Tu historia się kończy. I teraz pytanie. Jak tu wytłumaczyć stwórcy, że nie robi się Do &#$wy nędzy ludziom rąk na czole? Na logikę? Zastraszyć? Wysłać wagarowicza z powrotem do szkoły?
Najbliższa rodzina wytłumaczy dziecku, że jest wyjątkowe, a przez to lepsze, żeby nie miało zmarnowanego całego życia. Reszta świata będzie to miała gdzieś, jak tylko puszczą w telewizji następną porcję reklam albo orędzie. Życie toczy się dalej i tylko parę osób ma nadzieję, że nie będą się już rodzić dzieci z ręką na czole.

Teraz wróćmy do tekstu. Podam Ci jeden przykład z pierwszego akapitu. Dalej jest podobnie więc jeśli tu nie wyciągniesz wniosków, to nie wyciągniesz ich już nigdy.

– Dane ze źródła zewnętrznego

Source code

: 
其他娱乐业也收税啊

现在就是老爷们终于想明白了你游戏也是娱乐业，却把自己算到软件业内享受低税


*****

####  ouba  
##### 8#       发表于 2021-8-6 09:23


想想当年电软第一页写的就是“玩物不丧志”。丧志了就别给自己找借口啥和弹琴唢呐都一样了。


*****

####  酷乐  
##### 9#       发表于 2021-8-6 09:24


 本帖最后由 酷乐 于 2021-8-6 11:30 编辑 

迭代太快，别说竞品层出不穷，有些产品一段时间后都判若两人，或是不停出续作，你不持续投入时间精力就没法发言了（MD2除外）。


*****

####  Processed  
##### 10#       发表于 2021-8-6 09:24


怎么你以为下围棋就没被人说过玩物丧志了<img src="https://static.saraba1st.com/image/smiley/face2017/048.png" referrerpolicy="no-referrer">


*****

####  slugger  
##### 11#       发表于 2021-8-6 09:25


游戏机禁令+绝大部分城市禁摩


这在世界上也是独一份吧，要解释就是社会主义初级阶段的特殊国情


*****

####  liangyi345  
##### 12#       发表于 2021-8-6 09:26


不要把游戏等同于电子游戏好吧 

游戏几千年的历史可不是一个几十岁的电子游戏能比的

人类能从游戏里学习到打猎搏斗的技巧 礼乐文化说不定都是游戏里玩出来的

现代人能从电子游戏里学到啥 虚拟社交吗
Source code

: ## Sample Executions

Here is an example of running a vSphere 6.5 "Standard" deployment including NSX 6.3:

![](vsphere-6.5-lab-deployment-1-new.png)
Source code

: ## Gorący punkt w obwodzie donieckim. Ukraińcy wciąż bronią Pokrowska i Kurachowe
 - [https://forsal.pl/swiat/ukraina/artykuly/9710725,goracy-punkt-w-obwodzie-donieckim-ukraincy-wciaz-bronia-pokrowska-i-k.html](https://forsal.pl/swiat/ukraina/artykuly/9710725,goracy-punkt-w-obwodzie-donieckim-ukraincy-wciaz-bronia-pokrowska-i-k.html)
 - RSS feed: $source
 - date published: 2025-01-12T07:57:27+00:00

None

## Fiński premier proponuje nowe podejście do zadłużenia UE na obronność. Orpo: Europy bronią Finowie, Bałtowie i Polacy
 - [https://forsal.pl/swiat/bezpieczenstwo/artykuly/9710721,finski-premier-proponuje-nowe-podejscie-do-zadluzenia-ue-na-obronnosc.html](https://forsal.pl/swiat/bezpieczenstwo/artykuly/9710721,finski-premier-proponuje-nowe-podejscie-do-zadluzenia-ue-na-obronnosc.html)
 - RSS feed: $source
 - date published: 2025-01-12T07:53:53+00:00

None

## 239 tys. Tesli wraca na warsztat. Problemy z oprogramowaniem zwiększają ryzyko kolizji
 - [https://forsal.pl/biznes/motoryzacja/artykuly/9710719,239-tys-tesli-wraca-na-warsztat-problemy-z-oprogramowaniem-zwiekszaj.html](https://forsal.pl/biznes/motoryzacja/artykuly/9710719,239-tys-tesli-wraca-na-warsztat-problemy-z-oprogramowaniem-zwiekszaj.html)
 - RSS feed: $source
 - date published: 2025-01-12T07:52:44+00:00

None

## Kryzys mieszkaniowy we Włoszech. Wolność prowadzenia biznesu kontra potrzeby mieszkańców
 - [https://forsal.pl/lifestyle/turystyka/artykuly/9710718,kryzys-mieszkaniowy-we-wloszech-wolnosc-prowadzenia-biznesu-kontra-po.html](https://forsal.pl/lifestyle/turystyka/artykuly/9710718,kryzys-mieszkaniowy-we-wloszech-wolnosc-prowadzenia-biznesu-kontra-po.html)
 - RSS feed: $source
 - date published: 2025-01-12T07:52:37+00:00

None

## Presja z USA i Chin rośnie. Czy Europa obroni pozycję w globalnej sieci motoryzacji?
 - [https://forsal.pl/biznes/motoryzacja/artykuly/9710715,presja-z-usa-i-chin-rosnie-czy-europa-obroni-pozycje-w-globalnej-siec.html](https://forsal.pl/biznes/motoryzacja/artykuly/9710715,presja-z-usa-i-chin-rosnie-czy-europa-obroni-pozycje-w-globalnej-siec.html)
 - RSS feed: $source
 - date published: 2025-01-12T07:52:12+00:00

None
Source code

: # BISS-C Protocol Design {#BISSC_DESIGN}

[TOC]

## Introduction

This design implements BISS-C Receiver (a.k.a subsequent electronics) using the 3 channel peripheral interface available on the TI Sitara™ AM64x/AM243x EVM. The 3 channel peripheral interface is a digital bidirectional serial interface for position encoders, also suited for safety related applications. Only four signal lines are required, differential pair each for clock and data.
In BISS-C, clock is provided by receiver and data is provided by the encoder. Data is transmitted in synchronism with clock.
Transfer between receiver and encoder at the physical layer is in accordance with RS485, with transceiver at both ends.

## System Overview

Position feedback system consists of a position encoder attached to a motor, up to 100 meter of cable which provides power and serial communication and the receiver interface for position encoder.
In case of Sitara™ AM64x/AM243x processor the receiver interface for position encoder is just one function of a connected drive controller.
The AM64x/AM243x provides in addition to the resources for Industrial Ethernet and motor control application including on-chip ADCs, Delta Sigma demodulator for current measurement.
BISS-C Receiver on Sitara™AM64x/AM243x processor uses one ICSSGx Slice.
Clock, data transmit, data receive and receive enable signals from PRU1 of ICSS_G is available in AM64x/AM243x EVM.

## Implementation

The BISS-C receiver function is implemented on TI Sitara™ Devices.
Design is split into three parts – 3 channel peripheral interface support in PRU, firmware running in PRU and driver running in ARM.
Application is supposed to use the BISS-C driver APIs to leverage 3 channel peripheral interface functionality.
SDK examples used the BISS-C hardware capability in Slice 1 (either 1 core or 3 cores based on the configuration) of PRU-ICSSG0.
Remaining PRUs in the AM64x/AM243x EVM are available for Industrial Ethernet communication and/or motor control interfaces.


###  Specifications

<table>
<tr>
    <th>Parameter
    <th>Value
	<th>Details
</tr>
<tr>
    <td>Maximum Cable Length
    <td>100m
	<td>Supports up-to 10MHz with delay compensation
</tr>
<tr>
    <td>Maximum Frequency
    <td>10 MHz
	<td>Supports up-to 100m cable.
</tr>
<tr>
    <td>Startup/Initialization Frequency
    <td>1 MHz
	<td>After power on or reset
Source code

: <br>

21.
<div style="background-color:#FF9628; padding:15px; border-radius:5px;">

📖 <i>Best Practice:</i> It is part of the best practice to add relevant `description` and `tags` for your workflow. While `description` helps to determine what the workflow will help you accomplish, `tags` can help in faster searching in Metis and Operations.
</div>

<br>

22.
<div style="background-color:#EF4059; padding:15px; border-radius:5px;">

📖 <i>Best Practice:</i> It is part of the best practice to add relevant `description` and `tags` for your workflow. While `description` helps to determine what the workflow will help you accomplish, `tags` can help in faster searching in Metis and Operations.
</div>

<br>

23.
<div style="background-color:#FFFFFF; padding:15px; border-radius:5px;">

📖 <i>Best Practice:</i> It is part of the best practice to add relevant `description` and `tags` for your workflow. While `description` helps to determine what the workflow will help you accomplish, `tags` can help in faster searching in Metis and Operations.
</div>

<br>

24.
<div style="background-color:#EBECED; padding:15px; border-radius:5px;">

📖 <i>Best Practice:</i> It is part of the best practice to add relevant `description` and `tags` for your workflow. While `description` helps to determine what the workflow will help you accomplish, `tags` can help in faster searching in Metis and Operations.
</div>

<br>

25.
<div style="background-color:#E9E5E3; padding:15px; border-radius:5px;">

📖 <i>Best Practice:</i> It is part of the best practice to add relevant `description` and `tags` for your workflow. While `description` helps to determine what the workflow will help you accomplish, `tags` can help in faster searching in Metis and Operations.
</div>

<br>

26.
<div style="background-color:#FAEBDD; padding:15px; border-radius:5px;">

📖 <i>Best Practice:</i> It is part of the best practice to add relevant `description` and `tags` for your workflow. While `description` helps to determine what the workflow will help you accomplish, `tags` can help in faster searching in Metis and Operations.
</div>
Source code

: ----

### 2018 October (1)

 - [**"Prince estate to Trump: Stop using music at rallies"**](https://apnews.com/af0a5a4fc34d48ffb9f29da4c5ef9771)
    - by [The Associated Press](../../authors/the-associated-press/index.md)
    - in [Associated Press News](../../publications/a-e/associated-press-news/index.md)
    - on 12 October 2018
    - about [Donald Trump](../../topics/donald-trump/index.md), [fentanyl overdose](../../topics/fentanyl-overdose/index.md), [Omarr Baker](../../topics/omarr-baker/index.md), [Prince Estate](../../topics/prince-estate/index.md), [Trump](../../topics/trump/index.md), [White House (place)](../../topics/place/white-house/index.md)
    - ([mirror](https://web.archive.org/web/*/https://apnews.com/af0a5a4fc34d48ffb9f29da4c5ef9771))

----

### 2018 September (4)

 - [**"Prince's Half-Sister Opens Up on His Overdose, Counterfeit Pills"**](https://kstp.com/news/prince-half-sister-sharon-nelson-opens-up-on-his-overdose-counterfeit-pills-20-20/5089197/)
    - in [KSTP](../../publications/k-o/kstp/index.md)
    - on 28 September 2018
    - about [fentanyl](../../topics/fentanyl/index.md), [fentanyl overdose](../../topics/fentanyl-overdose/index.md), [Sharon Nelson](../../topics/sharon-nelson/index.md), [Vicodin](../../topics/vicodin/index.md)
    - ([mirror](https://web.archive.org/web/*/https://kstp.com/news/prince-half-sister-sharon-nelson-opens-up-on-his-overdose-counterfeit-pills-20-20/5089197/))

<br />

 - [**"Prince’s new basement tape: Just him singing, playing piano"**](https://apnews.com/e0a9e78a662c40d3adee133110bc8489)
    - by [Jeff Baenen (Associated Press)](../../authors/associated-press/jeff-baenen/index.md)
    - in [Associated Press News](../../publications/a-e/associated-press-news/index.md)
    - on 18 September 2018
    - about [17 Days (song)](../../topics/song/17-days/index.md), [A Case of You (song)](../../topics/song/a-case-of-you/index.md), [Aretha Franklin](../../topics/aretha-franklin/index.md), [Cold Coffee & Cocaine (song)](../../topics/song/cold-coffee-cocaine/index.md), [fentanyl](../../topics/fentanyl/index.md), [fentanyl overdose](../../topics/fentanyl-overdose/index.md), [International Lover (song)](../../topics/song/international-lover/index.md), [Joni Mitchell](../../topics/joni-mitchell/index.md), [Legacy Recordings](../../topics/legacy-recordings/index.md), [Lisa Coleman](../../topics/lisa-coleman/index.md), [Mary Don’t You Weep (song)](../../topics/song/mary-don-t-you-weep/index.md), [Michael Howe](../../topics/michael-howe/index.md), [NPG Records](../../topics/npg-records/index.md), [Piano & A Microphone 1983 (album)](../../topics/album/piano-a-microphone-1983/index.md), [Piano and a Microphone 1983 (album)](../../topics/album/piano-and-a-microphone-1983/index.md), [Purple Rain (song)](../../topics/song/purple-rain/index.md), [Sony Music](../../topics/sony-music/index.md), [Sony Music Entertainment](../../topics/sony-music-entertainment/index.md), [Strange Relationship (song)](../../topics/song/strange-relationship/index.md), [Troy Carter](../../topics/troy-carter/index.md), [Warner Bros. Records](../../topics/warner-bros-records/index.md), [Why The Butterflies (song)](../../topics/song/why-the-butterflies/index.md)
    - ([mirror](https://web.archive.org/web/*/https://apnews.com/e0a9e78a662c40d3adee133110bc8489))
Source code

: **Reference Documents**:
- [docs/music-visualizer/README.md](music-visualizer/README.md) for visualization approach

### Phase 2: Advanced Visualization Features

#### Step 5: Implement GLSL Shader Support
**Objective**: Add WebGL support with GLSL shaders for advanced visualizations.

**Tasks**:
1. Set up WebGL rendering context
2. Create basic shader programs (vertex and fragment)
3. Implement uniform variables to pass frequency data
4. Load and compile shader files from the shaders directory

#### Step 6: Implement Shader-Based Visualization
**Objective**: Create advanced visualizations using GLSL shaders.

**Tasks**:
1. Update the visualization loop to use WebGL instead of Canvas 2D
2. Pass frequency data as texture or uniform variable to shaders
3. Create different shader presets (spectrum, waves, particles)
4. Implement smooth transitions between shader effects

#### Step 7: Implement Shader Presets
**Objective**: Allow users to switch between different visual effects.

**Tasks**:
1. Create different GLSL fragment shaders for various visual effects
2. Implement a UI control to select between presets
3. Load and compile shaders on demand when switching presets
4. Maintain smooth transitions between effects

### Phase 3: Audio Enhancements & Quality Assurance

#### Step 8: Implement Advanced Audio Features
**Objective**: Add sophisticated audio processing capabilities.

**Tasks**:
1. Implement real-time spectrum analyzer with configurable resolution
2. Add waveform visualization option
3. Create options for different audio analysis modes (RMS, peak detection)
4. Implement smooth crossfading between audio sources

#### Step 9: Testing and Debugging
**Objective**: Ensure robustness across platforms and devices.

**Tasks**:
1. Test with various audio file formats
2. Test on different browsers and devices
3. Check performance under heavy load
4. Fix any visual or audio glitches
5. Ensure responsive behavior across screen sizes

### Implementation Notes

"W tłumie pni przeważały sosny, wiekowe i wyniosłe, o rozlicznych kikutach gałęzi."

Co z nim jest nie tak?

Odskoczę znów na chwilę na bok, żeby stopniować napięcie.
Powołałeś się tu, zdaje się na Sapkowskiego i Dukaja. To już samo w sobie jest proszeniem się o kłopoty ;).
Ale kojarzę zdanie (nie chce mi się szukać dokładnego cytatu) o koniach większej krwi.
Prawdopodobnie uszyte pod konkretną stylizację.
Choć można przyjąć, że wymyślił je autor, to zwróć uwagę ile "uchwytów" daje czytelnikowi.
Określenie "koń czystej krwi" jest powszechnie znane. Występuje we współczesnym języku, jest może nawet terminem technicznym w hippice, a czasem używa się go jako przenośni.
Co zrobił autor?
"Czystej" zamienił na "większej".
I skutek mamy taki, że większość osób rozumie odniesienie do zwrotu współczesnego i codziennego. Dodatkowo dostając stopniowanie w "określeniu" koni, ma szansę zrozumieć, że te konie są lepsze od innych, ich właściciele są bogatsi bądź lepsi od innych. Może nawet z racji właściwości tych koni zajmują się wykonywaniem jakiejś szczególnej pracy w swoim świecie. I to wszystko w jednym zdaniu.
Autor jednym wyrazem załatwił stylizację i informację, a bazując na znanym zwrocie, zostawił czytelnikowi jasny punkt podparcia dla rozumienia.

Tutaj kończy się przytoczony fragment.